### Your goal
Across the entries below, how many lines have the word "руками" in them? Respond with only the number.

Segment Start: Data shown

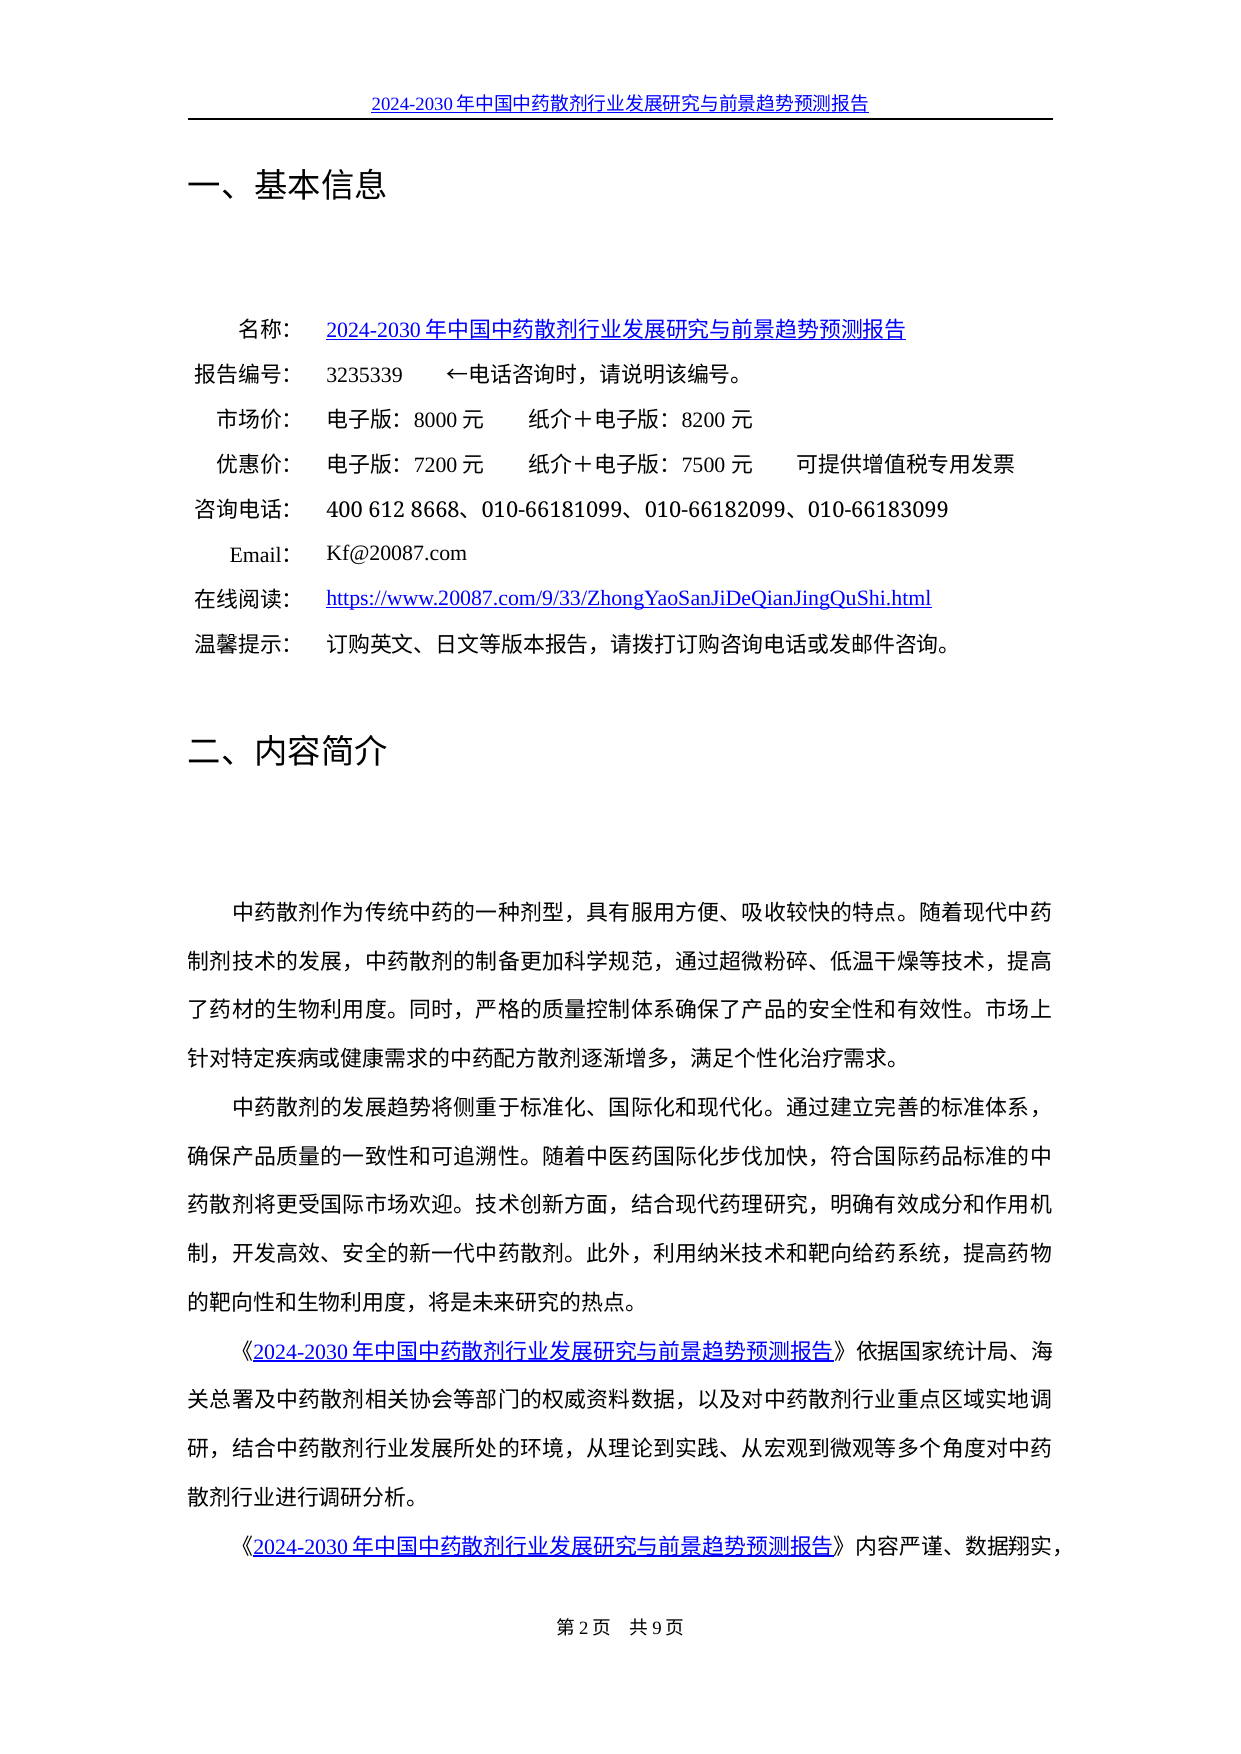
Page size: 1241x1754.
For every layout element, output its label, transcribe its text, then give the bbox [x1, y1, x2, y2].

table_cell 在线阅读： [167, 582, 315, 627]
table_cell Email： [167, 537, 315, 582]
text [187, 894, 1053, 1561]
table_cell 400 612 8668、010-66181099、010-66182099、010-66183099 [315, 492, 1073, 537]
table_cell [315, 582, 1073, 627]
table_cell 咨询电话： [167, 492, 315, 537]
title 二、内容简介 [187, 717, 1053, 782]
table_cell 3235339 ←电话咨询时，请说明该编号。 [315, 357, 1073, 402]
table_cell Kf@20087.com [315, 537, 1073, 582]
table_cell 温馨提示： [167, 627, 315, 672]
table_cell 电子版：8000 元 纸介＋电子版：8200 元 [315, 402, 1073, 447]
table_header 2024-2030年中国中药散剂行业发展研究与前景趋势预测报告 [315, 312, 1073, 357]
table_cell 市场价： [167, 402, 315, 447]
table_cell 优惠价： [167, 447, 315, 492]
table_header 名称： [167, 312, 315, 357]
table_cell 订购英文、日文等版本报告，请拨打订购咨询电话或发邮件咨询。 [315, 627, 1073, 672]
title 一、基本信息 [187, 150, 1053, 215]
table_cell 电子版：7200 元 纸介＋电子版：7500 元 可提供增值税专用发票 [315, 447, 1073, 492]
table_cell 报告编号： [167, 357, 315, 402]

Segment End: Data shown
Segment Start: Data shown

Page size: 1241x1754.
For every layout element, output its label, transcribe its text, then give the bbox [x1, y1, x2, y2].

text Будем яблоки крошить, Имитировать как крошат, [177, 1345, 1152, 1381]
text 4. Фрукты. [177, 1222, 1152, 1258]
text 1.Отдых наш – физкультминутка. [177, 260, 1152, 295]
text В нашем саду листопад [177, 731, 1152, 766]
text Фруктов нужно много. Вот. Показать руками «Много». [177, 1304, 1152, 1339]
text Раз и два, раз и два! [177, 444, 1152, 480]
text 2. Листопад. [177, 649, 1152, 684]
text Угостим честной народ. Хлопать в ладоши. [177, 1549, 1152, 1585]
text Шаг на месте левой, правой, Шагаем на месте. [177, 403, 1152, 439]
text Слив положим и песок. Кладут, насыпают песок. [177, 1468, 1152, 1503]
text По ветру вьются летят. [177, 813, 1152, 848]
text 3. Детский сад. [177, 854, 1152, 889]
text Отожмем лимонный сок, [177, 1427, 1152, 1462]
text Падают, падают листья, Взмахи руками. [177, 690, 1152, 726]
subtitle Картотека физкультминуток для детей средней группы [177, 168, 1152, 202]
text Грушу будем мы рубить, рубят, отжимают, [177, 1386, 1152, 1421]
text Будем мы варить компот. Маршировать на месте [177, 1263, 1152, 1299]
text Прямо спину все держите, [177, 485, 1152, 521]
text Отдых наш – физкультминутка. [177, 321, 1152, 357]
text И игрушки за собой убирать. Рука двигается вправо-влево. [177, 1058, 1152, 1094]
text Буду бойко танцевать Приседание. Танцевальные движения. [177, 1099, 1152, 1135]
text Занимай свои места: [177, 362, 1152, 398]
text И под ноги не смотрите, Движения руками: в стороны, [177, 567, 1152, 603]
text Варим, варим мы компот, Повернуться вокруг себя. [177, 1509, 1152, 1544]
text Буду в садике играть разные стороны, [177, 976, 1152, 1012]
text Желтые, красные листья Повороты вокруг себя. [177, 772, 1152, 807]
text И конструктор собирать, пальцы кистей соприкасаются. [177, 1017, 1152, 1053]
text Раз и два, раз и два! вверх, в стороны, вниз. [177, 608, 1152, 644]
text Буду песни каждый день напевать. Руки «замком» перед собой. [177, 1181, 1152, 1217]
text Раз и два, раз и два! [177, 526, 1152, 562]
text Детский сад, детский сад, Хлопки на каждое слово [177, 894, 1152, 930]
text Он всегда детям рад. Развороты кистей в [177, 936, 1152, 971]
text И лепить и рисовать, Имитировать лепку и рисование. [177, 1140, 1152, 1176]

Segment End: Data shown

### Reply
3